[Images with keypoint coordinates]
((
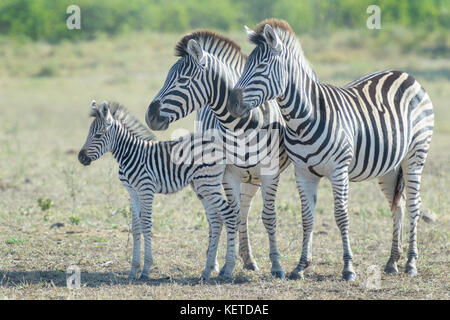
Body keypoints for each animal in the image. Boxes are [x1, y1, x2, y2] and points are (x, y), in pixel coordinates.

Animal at [77, 100, 239, 280]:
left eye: (98, 135)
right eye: (88, 133)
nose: (81, 158)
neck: (129, 154)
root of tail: (217, 145)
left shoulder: (146, 189)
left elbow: (146, 224)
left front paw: (146, 269)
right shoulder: (132, 192)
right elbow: (136, 227)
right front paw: (133, 269)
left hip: (208, 184)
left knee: (229, 215)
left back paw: (228, 269)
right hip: (202, 186)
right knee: (216, 220)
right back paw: (207, 270)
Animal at [145, 31, 292, 278]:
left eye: (182, 81)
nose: (150, 116)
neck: (242, 127)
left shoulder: (269, 173)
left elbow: (268, 216)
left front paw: (277, 266)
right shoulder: (228, 174)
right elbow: (231, 216)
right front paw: (227, 266)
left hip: (252, 178)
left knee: (244, 211)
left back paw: (248, 259)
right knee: (218, 216)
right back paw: (214, 263)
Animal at [230, 19, 434, 280]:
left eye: (262, 66)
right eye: (246, 65)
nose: (232, 104)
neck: (302, 118)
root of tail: (404, 74)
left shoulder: (339, 171)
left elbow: (341, 216)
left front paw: (348, 268)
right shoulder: (303, 173)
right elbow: (307, 218)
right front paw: (300, 266)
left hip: (415, 156)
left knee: (413, 206)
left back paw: (410, 263)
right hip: (390, 167)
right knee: (397, 207)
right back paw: (391, 262)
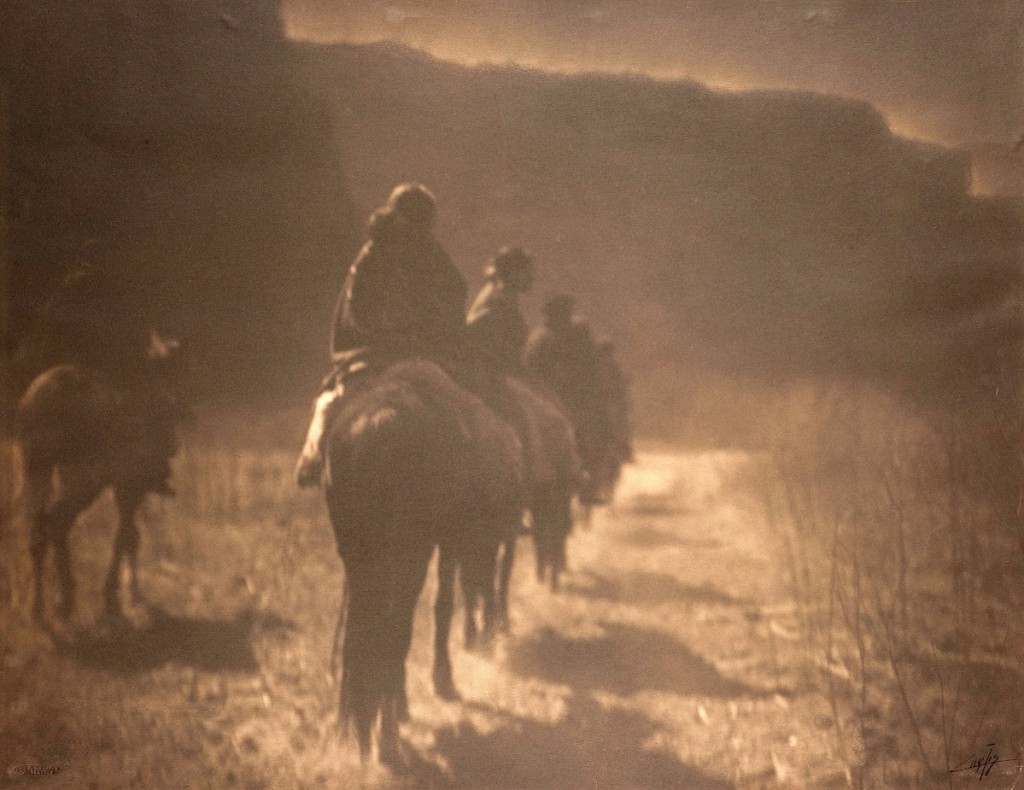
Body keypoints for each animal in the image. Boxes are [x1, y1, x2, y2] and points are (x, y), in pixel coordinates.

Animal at [14, 336, 186, 622]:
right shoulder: (130, 485)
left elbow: (128, 536)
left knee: (40, 526)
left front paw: (123, 595)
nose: (173, 442)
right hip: (84, 478)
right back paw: (64, 600)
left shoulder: (123, 487)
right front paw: (122, 597)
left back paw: (38, 606)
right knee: (57, 520)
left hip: (38, 468)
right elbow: (128, 537)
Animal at [323, 360, 524, 766]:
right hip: (409, 554)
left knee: (368, 632)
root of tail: (380, 424)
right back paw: (386, 735)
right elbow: (443, 605)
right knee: (395, 628)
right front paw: (441, 679)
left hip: (361, 556)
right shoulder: (445, 544)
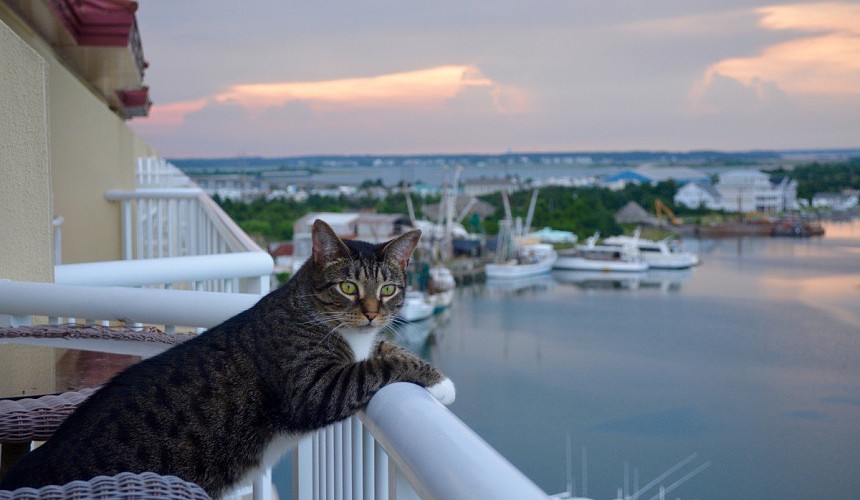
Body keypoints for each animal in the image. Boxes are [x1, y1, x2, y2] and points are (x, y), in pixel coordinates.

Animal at [0, 221, 454, 498]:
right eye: (348, 287)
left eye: (389, 289)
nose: (372, 313)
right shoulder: (313, 387)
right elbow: (375, 366)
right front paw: (438, 382)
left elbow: (383, 350)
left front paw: (436, 376)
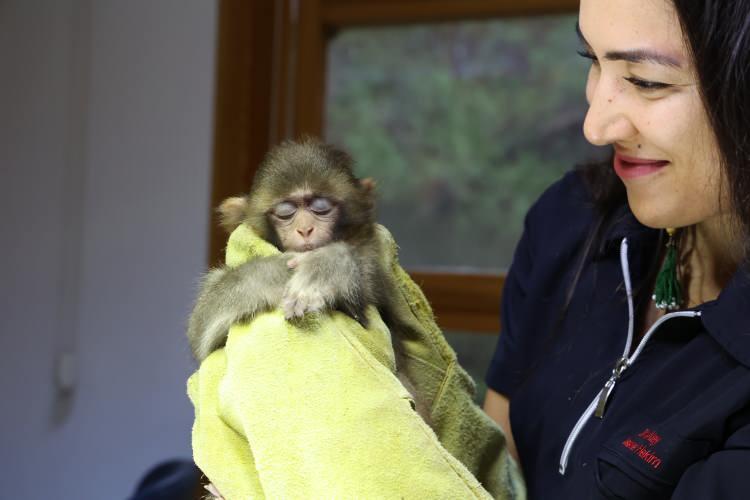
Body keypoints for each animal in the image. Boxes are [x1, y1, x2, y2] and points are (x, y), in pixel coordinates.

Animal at [188, 139, 394, 362]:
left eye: (321, 207)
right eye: (285, 212)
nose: (305, 229)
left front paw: (326, 269)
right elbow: (201, 328)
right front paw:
))
TRY IT.
Look above for the line holding "left eye: (98, 135)" and the line holding "right back paw: (207, 270)". Retype both, and every line between them, word for word and nothing else.

OUTPUT BELOW.
left eye: (98, 135)
right eye: (88, 133)
nose: (81, 158)
neck: (129, 154)
root of tail: (217, 145)
left shoulder: (146, 189)
left elbow: (146, 224)
left front paw: (146, 269)
right shoulder: (132, 192)
right elbow: (136, 227)
right front paw: (133, 269)
left hip: (208, 184)
left knee: (229, 215)
left back paw: (228, 269)
right hip: (202, 186)
right knee: (216, 220)
right back paw: (207, 270)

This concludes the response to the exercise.